O odor de uma lembrança
Hoje quando acelerava para ultrapassar um caminhão carregado de tábuas de madeira, o cheiro da madeira nova entrou no meu carro. Voltei quilômetros em minhas lembranças, lembrei do meu avô. Vovô cheirava a madeira. Aquele cheiro fazia parte dele, e hoje me peguei pensando que aquele cheiro era o pouquinho dele que ainda existe em mim.
Meu avô foi carpinteiro a maior parte da vida. Não sei detalhes mais antigos, preciso da minha mãe ou dos meus tios para preencher algumas lacunas de histórias incompletas. Sei que ele nasceu no interior, morou (ou cresceu) um tempo em um seringal, chegou a trabalhar carregando sacas de castanhas em um porto no rio, até vir para a capital ganhar a vida como carpinteiro.

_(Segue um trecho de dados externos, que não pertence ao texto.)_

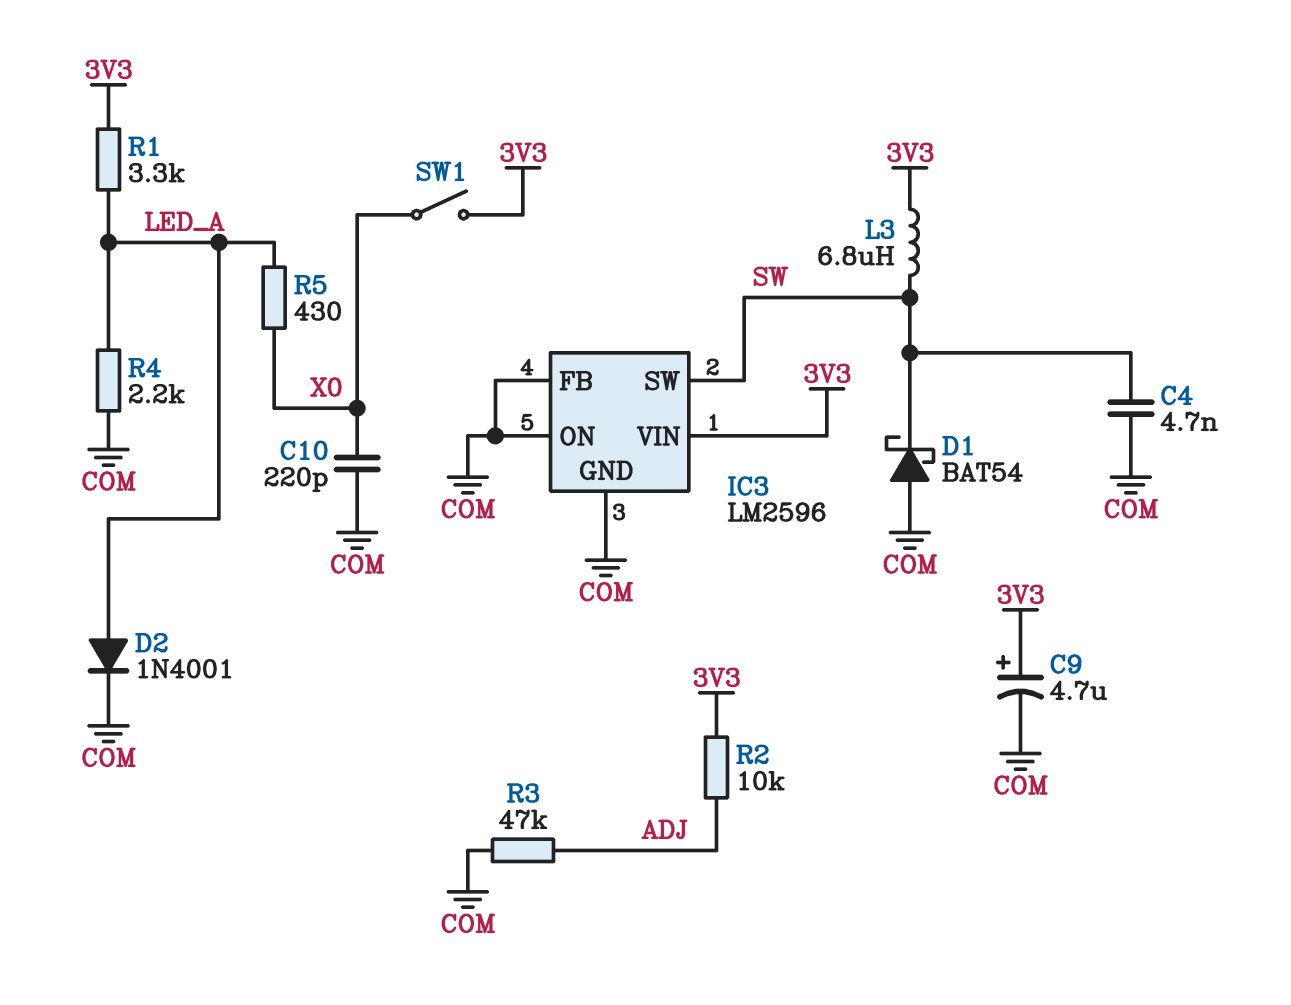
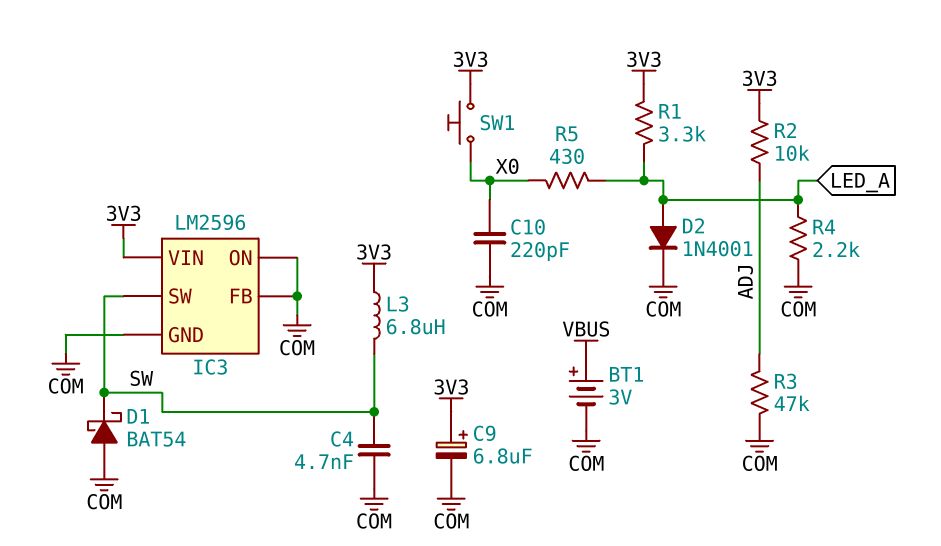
BT1: none -> 3V (plus VBUS, minus COM)
C9: 4.7uF (plus 3V3, minus COM) -> 6.8uF (plus 3V3, minus COM)
SW1: switch (3V3, X0) -> button (3V3, X0)

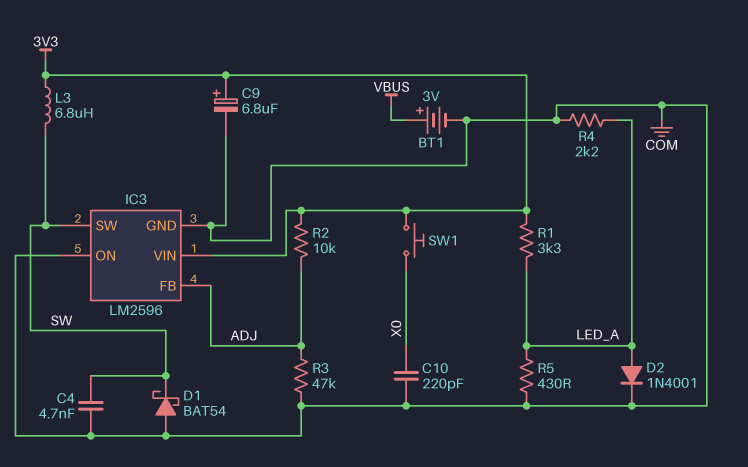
IC3 pin FB: COM -> ADJ
R5: 430 (LED_A, X0) -> 430 (COM, LED_A)

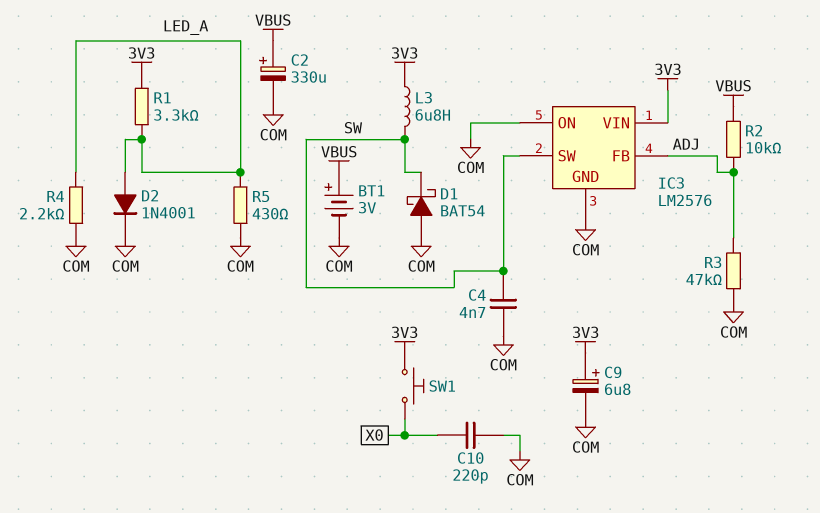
C2: none -> 330uF (plus VBUS, minus COM)
IC3: LM2596 -> LM2576
R2: 10k (3V3, ADJ) -> 10k (ADJ, VBUS)

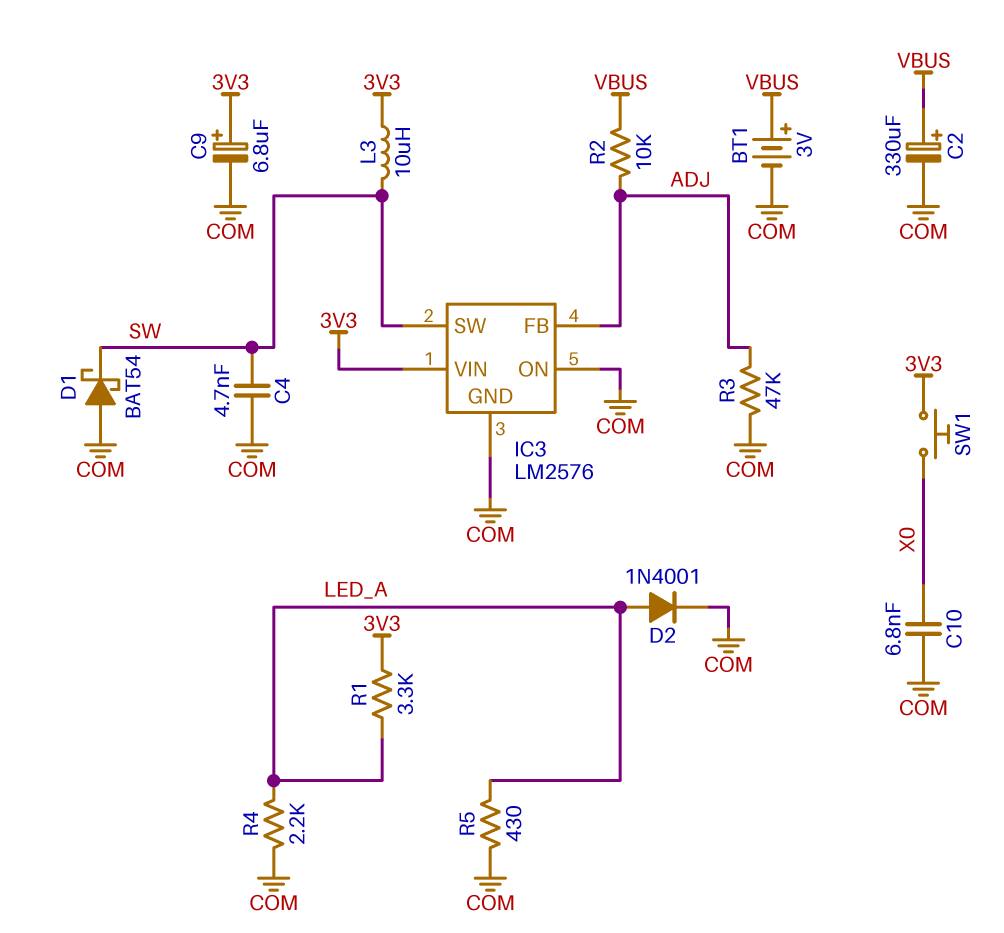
C10: 220pF (COM, X0) -> 6.8nF (COM, X0)
L3: 6.8uH (3V3, SW) -> 10uH (3V3, SW)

Minhas primeiras lembranças dele são na oficina trabalhando. Eu achava a oficina um mundo encantado. Eu posso refazer mentalmente aquele espaço (que não existe mais) apenas acessando minhas lembranças. Os cheiros, os aparelhos e instrumentos que nunca soube para que serviam.
Com o passar dos anos meu avô foi envelhecendo. Lembro que eu tinha o costume de dar um beijo no rosto dele antes de ir para aula à tarde. Lembro do meu avô na mesa da cozinha na hora do almoço, jogando paciência horas antes de dormir a noite, rindo das piadas do programa A Praça é Nossa na TV, quando faltava energia e ele ascendia velas pela casa.
Lembranças e mais lembranças.
As últimas que tenho dele guardo comigo. A última vez que o vi, ele estava se despedindo de mim, aquele olhar lacrimoso, no fundo eu sabia, só não admitia para mim mesmo. Gosto de pensar que aquilo foi um obrigado por estar com ele nos momentos finais e difíceis.
É, eu precisava falar sobre isso. Sobre o cheiro da madeira, e das lembranças que ela me trouxe. Assim como aceitar que um dia, eu vou ser uma lembrança, quem sabe um cheiro para alguém, para quando aqui, eu não estiver mais.